I’m building Agentic Control Freak (ACF): a local control plane for Codex CLI, Claude Code, Antigravity CLI, and Ollama. With ACF, you can build local projects ranging from Next.js apps to training ML models all via your browser on your local machine.

The agents still do the coding. ACF owns the outer loop:

"task -> plan -> approve -> execute -> verify -> preview -> handoff"

It keeps durable state outside any one agent session: plans, tasks, filesystem diffs, checkpoints, undos, forks, verification runs, previews, memory, skills, and handoff briefs. That means you can switch providers mid-project without starting from zero.

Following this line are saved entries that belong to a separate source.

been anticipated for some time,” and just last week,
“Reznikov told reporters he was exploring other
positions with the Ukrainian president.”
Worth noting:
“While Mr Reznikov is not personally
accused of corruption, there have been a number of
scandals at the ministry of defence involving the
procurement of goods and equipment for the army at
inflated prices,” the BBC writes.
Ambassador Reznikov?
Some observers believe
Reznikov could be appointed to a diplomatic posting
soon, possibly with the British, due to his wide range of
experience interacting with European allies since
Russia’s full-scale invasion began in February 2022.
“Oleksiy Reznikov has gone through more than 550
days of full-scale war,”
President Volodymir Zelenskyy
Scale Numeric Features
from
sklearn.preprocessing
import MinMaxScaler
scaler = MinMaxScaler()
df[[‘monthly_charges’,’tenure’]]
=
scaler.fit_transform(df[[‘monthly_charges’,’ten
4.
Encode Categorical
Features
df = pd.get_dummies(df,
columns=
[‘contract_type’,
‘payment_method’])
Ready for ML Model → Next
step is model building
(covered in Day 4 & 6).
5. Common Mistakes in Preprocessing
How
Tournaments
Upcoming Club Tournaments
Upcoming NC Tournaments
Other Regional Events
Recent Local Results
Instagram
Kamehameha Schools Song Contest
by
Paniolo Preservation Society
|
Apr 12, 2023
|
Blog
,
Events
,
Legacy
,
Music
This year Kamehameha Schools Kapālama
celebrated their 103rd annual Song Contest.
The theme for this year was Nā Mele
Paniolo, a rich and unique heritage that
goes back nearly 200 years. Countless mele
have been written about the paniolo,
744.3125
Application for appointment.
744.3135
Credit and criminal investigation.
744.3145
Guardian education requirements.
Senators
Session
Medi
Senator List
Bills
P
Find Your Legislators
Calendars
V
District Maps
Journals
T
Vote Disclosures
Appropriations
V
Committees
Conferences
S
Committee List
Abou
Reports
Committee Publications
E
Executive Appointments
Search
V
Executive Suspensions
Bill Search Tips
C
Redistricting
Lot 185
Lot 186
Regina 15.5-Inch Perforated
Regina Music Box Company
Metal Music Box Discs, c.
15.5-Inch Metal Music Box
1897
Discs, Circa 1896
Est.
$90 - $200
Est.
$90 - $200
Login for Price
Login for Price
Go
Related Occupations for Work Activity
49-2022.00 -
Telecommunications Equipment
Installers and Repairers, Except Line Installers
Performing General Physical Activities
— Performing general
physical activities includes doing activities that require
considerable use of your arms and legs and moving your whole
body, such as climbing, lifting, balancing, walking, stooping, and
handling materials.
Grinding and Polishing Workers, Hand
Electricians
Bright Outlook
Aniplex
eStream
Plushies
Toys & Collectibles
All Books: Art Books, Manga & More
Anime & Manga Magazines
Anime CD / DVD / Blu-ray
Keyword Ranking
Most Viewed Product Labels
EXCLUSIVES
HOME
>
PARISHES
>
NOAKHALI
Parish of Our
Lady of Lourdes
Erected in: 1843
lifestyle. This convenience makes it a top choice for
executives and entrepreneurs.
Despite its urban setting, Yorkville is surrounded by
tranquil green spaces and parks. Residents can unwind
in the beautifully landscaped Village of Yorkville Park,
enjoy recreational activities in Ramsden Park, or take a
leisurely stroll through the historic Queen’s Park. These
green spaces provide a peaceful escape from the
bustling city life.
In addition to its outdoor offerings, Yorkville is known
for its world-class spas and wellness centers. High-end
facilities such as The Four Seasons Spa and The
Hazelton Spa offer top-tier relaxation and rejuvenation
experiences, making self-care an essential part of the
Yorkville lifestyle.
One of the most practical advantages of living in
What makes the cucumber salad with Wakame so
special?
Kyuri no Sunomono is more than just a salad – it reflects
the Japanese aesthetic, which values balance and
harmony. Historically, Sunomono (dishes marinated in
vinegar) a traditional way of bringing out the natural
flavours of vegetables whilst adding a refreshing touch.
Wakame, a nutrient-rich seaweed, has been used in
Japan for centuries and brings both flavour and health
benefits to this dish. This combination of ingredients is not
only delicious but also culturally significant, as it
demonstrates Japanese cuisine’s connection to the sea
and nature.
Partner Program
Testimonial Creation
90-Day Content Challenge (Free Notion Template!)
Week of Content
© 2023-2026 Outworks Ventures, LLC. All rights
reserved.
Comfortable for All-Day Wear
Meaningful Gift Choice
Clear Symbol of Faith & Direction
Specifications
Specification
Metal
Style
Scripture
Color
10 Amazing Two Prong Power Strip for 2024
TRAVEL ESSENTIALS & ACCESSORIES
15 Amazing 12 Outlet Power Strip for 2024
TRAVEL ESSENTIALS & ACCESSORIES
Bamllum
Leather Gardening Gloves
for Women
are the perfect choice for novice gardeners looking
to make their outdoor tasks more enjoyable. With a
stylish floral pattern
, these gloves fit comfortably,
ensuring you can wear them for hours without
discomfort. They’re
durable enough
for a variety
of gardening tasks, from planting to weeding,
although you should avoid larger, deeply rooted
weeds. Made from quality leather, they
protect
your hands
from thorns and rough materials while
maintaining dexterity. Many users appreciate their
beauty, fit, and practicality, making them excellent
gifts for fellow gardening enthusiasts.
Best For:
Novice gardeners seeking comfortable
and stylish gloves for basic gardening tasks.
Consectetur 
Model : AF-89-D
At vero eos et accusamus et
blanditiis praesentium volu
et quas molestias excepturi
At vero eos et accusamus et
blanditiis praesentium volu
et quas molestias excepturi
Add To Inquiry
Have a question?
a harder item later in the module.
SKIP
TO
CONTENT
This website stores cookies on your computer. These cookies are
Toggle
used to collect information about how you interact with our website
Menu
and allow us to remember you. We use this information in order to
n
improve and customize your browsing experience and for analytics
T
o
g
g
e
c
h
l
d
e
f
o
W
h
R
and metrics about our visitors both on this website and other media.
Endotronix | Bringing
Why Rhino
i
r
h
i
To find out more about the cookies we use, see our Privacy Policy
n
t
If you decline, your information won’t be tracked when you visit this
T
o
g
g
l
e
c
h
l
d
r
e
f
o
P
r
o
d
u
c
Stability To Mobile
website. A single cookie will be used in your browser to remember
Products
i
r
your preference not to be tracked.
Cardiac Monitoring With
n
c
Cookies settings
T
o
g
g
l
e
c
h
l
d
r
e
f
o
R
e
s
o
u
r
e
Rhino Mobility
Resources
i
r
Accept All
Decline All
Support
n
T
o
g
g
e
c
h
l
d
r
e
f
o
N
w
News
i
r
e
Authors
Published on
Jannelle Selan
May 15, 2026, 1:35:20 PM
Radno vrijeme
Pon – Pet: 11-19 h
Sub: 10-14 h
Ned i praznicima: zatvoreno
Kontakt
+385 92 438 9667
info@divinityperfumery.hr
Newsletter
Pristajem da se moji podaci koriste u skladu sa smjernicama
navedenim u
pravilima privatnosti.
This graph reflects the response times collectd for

It also does not trust the agent’s final message. The filesystem diff is truth; verification and live preview are owned by the control plane.

The orchestration, workspaces, previews, and state are local: localhost-only, workspace-confined under .workspace/<project>, and not meant for hosting. Provider CLIs may still call their model services. Optional Telegram control lets you approve or steer runs from your phone through a token-gated local worker.

Repo: https://github.com/Antibody/Agentic-Control-Freak

Video intro: https://youtu.be/1fRH-XQrgkY

ML model design and training video: https://youtu.be/KdiiU4RIfFU

P.S. I’d love feedback, especially on whether the app works on Mac or Linux (I tested only on Win11).